Judie Wolfe is donating one of her kidneys to her friend Terri Teas.
“Everybody should have quality of life, that's what life is about,” Wolfe said.
It had been years since the women had worked together in Alaska. And then, by chance, they met again.
“I ran into Terri, I hadn't seen her in a while and I said hi. So we got to chatting and she told me she was going on dialysis,” Wolfe said.
Teas’ kidneys had been failing for years, and doctors told her she needed a new kidney. After catching up, they discovered they had the same blood type.
“I just sort of knee-jerked and said, ‘Well, if you need a kidney, let me know,'” Wolfe recalled.
“I said thank you for the offer,” Teas said, “and she (Wolfe) made the call to Swedish (Medical Center), she set up all the tests, she passed them all with flying colors and here she is.”
Dr. Marquis Hart, director of the Swedish medical organ transplant center, said, “We have a large number of patients waiting for kidney transplantation and they oftentimes have to wait three, four, five years to get a kidney transplant.”
Hart will be performing the kidney transplant surgery.
“When an individual comes forward to donate a kidney, especially someone who's not even related, it's a special event,” Hart said. “It's a tremendous gift and we feel grateful just to be part of that experience.”
For Wolfe, she said she did what any friend would do.

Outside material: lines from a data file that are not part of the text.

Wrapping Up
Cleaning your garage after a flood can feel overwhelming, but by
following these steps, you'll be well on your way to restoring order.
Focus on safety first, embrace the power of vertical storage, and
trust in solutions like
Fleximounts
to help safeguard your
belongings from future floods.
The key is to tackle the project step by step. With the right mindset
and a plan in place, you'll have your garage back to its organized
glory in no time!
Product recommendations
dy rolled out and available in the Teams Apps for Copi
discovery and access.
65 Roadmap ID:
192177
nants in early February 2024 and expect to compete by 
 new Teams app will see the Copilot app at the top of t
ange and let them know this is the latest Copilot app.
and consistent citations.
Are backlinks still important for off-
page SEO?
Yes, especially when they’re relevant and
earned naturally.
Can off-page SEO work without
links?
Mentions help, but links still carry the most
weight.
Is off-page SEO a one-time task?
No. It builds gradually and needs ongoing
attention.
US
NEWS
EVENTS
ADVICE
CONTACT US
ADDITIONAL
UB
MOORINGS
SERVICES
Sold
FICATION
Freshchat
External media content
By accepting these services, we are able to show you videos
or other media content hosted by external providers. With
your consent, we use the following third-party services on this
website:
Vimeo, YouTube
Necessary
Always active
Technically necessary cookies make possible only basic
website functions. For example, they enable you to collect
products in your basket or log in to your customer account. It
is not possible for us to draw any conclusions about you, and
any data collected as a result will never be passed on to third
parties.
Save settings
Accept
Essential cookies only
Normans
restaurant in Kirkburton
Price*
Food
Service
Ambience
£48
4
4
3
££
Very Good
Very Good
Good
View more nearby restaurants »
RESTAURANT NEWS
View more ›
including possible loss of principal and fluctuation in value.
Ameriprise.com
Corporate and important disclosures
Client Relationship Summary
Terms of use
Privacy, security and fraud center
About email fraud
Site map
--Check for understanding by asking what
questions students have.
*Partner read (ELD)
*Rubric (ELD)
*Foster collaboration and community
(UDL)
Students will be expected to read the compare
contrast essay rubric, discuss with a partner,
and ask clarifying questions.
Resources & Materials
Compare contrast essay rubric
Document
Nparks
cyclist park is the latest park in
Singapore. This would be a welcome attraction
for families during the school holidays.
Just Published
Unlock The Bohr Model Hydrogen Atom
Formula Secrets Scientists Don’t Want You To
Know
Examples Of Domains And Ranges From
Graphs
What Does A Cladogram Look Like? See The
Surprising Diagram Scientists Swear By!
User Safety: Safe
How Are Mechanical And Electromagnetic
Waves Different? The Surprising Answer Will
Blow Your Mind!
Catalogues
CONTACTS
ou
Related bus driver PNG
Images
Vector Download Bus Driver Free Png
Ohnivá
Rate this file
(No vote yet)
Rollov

“You have to do and take care of others,” she said. Looking at her friend, she said, “I'm going to be part of her. She's going to be part of me. Yes, she's making me immortal -- for a while.”
The kidney donation comes after a failed first attempt for Teas. Her son was unable to give his kidney after suffering from kidney issues of his own.The surgery is scheduled for Monday at Swedish Medical Center.